**Exercise material**

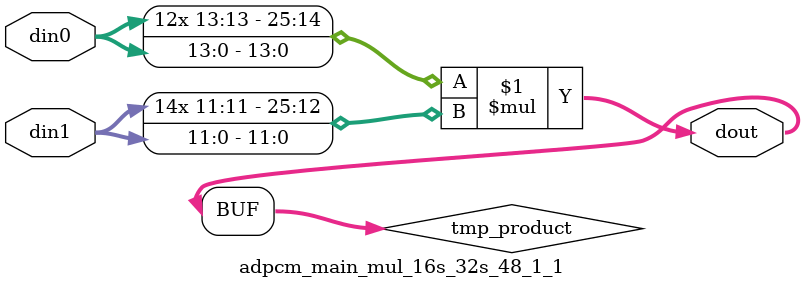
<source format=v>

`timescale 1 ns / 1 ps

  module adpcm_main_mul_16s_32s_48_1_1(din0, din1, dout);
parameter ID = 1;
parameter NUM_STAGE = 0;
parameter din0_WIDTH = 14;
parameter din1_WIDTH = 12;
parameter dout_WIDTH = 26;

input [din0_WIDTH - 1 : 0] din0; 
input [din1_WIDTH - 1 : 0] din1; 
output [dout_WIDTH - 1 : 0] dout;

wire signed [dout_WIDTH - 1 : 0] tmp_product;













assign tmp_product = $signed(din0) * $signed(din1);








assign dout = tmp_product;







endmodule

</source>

**Exercise**
Using the records above, pull out each line where the word "signed" occurs.

**Task output**
wire signed [dout_WIDTH - 1 : 0] tmp_product;
assign tmp_product = $signed(din0) * $signed(din1);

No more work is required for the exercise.